Minotauro

Tiempo de concordia

Creo que es momento de la concordia, quien para los antiguos romanos era una diosa para la paz, donde todos los actores den una tregua a sus ambiciones políticas en lo que pasa la primera fase de la pandemia porque después vendrán los duros efectos económicos que afectarán a todos los mexicanos.

Una situación crítica como la de la pandemia del COVID-19 por la que está pasando actualmente la humanidad, termina por sacar lo peor y lo mejor de las personas. En el caso de México, nos ha mostrado la mezquindad y pequeñez de la nuestra clase política en todo su extenso abanico.

Según datos oficiales, al momento del corte del domingo 22 de marzo, en nuestro país se contabilizaban 316 casos confirmados con el coronavirus COVID-19; en tanto, hay 794 sospechosos de tener el virus y se han descartado mil 667 casos. Hasta el momento, en México suman dos muertes por la pandemia y una polémica generada por la información de una presunta muerte que luego fue desmentida por el gobierno federal.

Como lo escribió este domingo en su columna el historiador Lorenzo Meyer, coincide con el presidente francés Macron al definir la situación de la pandemia del COVID-19 como una situación de guerra. Para ello, Meyer agrega que además de la pandemia, México enfrenta al mismo tiempo otras dos guerras: una contra el crimen organizado, una política entre el gobierno y el antiguo régimen y una económica entre el intento de cambio de modelo y los poderes que se resisten a perder sus privilegios. En esa encrucijada se encuentra nuestro país.

Y ninguno de los actores políticos abona para lograr un escenario donde se pueda hacer frente a la pandemia que ha llegado a México y que, hasta el momento, no nos ha castigado como a otros países.

Y, sin embargo, ningún actor político abona para poder hacer frente de manera conjunta ante el nuevo virus, por el contrario, toman esta coyuntura para jalar agua para su molino y desacreditar a su opositor. Entiendo que los políticos politizan todo, pero también los buenos políticos saben cuándo hay que enfrentar al rival y cuándo hacer causa común.

La oposición hace un papel lamentable encendiendo las alarmas y dibujando un escenario apocalíptico. Son mezquinos apostando al fracaso del gobierno federal en esta circunstancia. Desde los partidos políticos que regalan gel antibacterial con el nombre de diputados hasta el expresidente Felipe Calderón, que incluso ya se llevó un zape en Twitter del embajador de Estados Unidos en nuestro país por querer usar un discurso de Joe Biden contra Trump con jiribilla dirigida al presidente López Obrador.  

La comentocracia corre en ese mismo carril, no escuchan la información oficial y anhelan por ver el apocalipsis en México, prueba de ello es el borrego (así se le llamaba a las ‘fake news’ antes) de que había muerto un importante empresario víctima de COVID-19 para después ser desmentido por el gobierno federal.

*Actividad 1*:
Responde estas preguntas sobre la columna «Tiempo de concordia»:
(a) ¿Cuántos casos confirmados de COVID-19 se contabilizaban en México al corte del domingo 22 de marzo?
(b) ¿Con qué mandatario coincide el historiador Lorenzo Meyer al definir la pandemia como una situación de guerra?
(c) ¿Qué nombre recibían antes las «fake news», según la columna?
*Actividad 2*:
Prosigue la columna «Tiempo de concordia» a partir de su último párrafo.

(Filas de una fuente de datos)
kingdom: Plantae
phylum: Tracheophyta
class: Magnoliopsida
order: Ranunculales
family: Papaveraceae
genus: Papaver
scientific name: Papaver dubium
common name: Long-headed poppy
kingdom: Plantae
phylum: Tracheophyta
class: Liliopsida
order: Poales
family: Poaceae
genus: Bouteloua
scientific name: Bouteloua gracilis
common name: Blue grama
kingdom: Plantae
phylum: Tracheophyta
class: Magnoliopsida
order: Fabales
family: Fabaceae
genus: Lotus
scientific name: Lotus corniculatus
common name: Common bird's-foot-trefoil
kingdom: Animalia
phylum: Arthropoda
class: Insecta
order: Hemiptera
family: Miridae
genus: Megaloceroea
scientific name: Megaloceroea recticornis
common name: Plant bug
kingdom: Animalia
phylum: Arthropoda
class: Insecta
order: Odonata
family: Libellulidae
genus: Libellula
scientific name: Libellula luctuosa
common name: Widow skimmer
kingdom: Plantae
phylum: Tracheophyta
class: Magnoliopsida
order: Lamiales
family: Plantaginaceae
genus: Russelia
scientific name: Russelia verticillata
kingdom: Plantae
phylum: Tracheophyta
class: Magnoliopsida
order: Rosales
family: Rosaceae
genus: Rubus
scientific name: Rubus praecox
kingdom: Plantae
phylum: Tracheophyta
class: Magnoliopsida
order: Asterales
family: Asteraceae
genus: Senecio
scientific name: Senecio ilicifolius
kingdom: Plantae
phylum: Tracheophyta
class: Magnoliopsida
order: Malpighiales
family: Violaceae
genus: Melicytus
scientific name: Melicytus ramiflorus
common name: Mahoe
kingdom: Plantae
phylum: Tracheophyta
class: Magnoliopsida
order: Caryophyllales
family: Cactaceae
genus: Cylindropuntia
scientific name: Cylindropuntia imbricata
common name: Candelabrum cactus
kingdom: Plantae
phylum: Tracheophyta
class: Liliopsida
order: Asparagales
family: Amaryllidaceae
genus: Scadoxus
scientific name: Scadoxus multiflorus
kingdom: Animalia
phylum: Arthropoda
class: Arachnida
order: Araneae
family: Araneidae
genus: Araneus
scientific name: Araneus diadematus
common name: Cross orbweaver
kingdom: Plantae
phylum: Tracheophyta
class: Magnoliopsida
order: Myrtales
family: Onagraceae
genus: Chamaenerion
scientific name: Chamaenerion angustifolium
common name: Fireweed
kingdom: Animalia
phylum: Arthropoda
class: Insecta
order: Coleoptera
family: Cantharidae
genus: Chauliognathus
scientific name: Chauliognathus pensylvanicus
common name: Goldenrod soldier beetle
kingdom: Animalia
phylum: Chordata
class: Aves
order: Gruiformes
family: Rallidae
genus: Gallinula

*Respuesta 1*:
(a) 316 casos confirmados.
(b) Con el presidente francés Macron.
(c) Se les llamaba «borrego».

*Respuesta 2*:
Del lado presidencial tampoco las cosas se muestran bien; la actitud del presidente Andrés Manuel de comportarse como un Enfant Terrible de la política al seguir organizando mítines y saludando a multitudes lanza un mal mensaje de como se está gestionando la crisis aunque su gabinete de salud esté informando de manera transparente todos los días a las 7 de la noche. ¿De qué sirve que el gabinete de salud haga campañas de sana distancia creando un personaje cuando el presidente parece no respetarla? A eso, hay que sumarle la imagen de las estampitas protectoras que lleva en su cartera. El presidente se olvida que ya no está en un debate y no tiene rival para ridiculizar. Tampoco añoro la falsa solemnidad con se trataba a la investidura presidencial pero en este momento, un poco de serenidad le caería bien al presidente.

Y, por último, penoso el actuar de la clase empresarial mexicana; primero una poderosa corporación que para no perder márgenes de ganancia durante la contingencia, manda a sus empleados sin goce de sueldo a sus hogares. Para ellos, la empatía no existe, sólo el ganar más dinero sin importar quien muera de hambre. Y este fin de semana, la Coparmex lanzó una nueva andanada contra el presidente al sugerir su destitución por una presunta inacción durante esta crisis de la pandemia.

Creo que es momento de la concordia, quien para los antiguos romanos era una diosa para la paz, donde todos los actores den una tregua a sus ambiciones políticas en lo que pasa la primera fase de la pandemia porque después vendrán los duros efectos económicos que afectarán a todos los mexicanos, unos más que otros, aunque los empresarios no quieran perder un ápice.

No espero un pacto por México como en el peñanietismo, el cual resultó ser todo un fiasco, sino un franco diálogo de unidad nacional, muy a la manera del presidente Manuel Ávila Camacho cuando ante la entrada de México convocó a todos los actores -expresidentes incluidos- a cerrar filas. Pero como dijo Juan Gabriel en la canción «Se me olvidó otra vez», sé que estoy pidiendo demasiado.